:: Assignment ::
An exact copy of every record is needed, with all pictures omitted.

:: Data to process ::
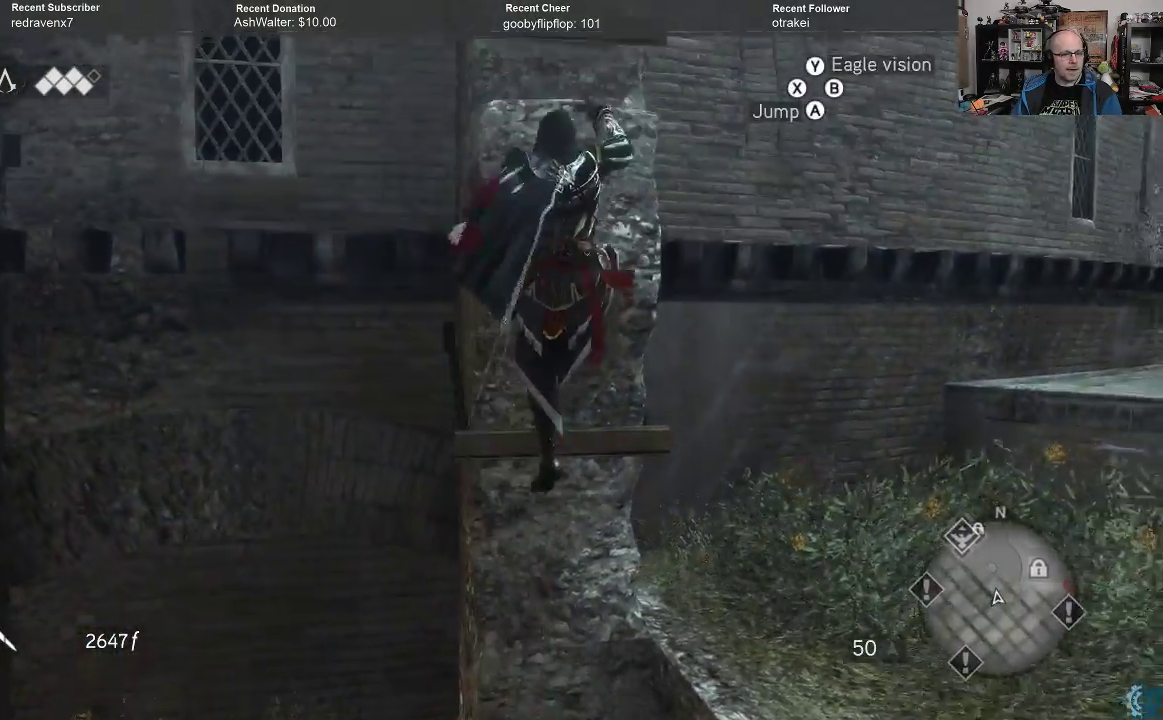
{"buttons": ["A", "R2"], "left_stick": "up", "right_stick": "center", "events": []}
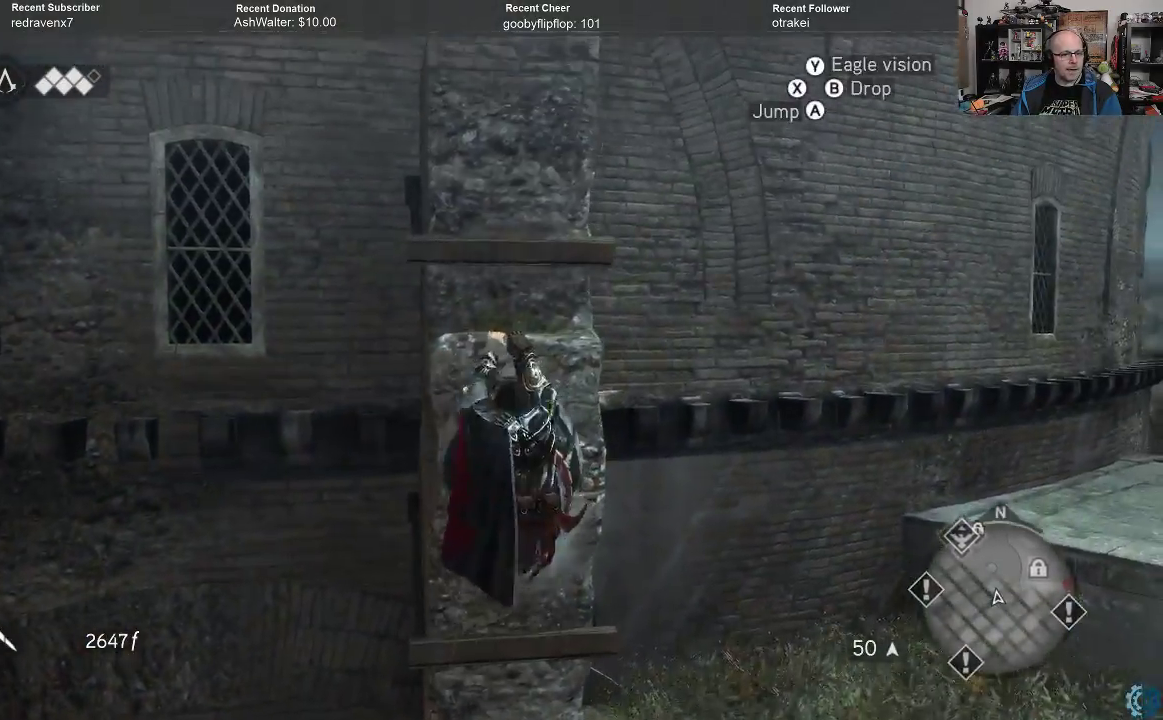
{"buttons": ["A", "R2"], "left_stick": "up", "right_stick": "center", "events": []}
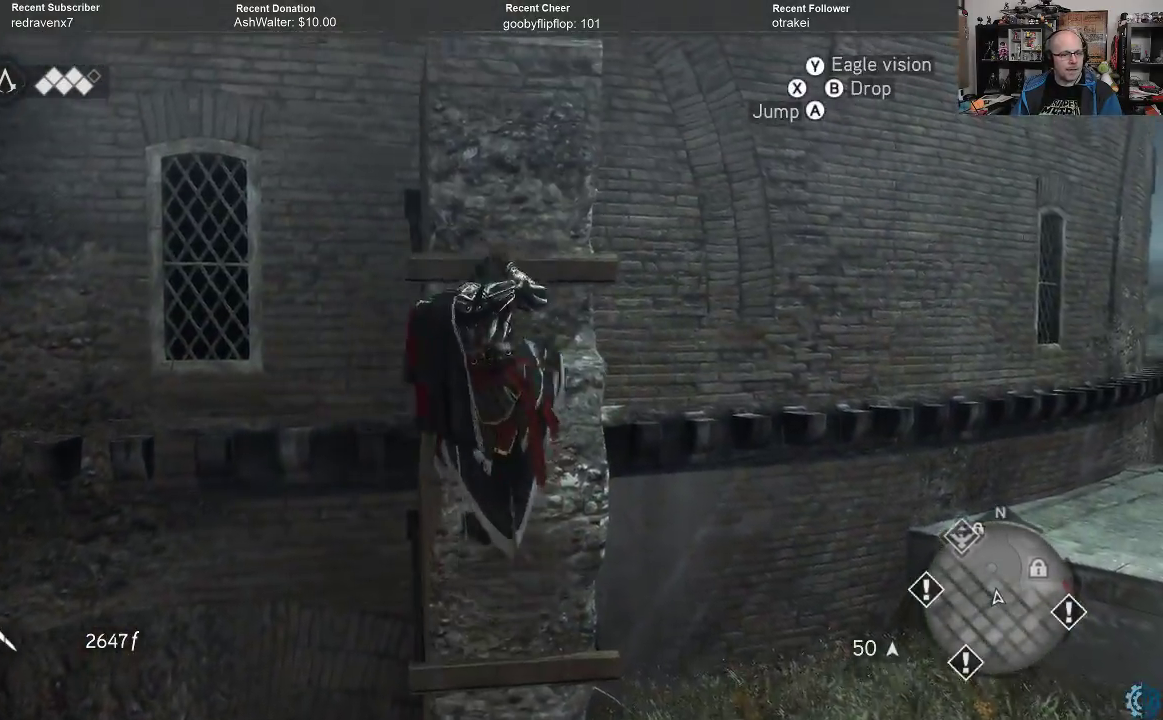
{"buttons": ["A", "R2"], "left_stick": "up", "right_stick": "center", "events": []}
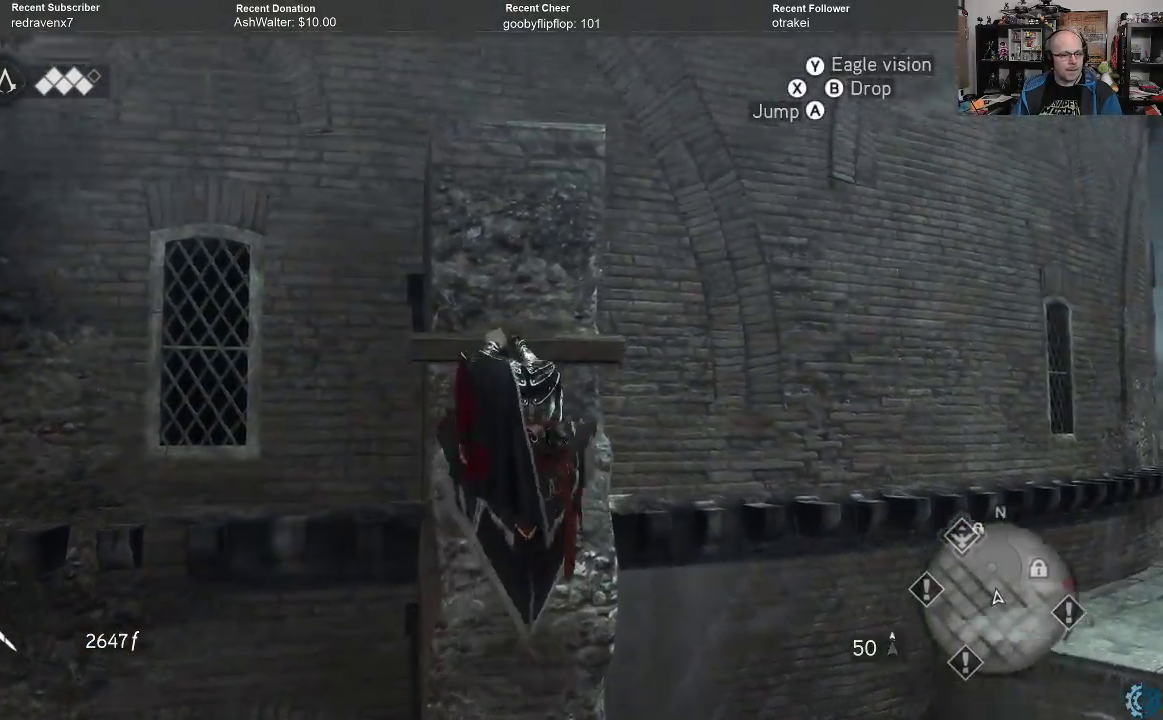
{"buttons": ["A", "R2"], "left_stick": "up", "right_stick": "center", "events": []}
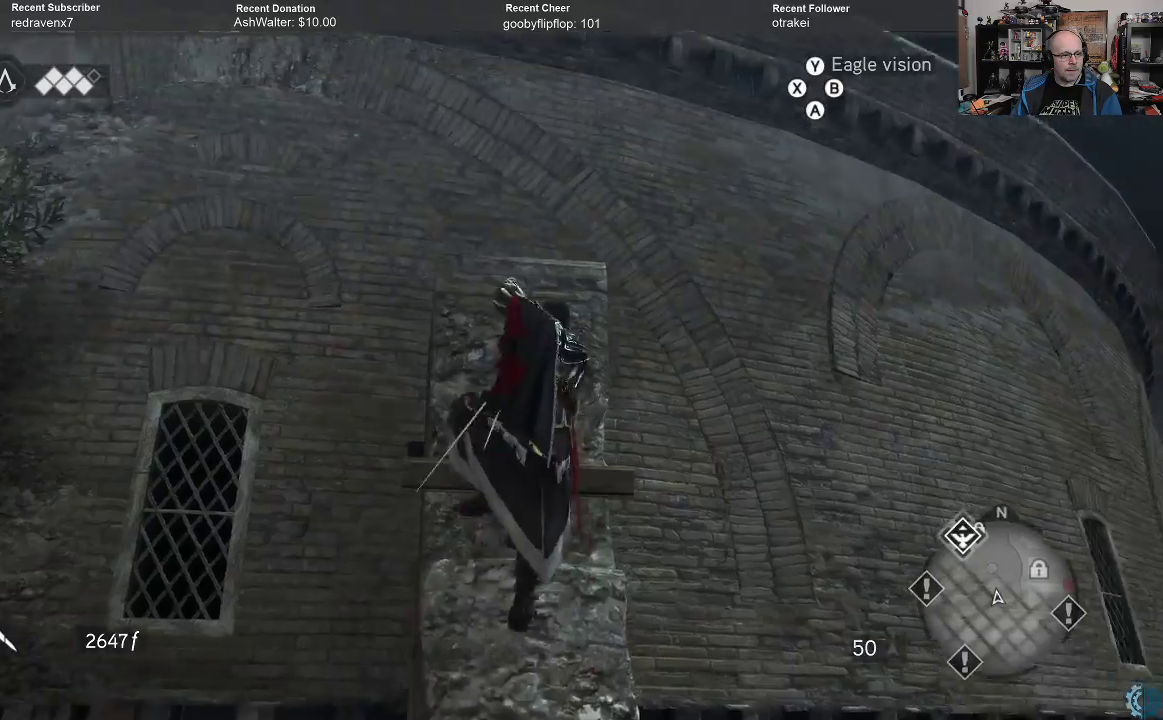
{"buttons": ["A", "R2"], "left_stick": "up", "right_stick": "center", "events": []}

:: Completed exercise ::
{"buttons": ["A", "R2"], "left_stick": "up", "right_stick": "center", "events": []}
{"buttons": ["A", "R2"], "left_stick": "up", "right_stick": "center", "events": []}
{"buttons": ["A", "R2"], "left_stick": "up", "right_stick": "center", "events": []}
{"buttons": ["A", "R2"], "left_stick": "up", "right_stick": "center", "events": []}
{"buttons": ["A", "R2"], "left_stick": "up", "right_stick": "center", "events": []}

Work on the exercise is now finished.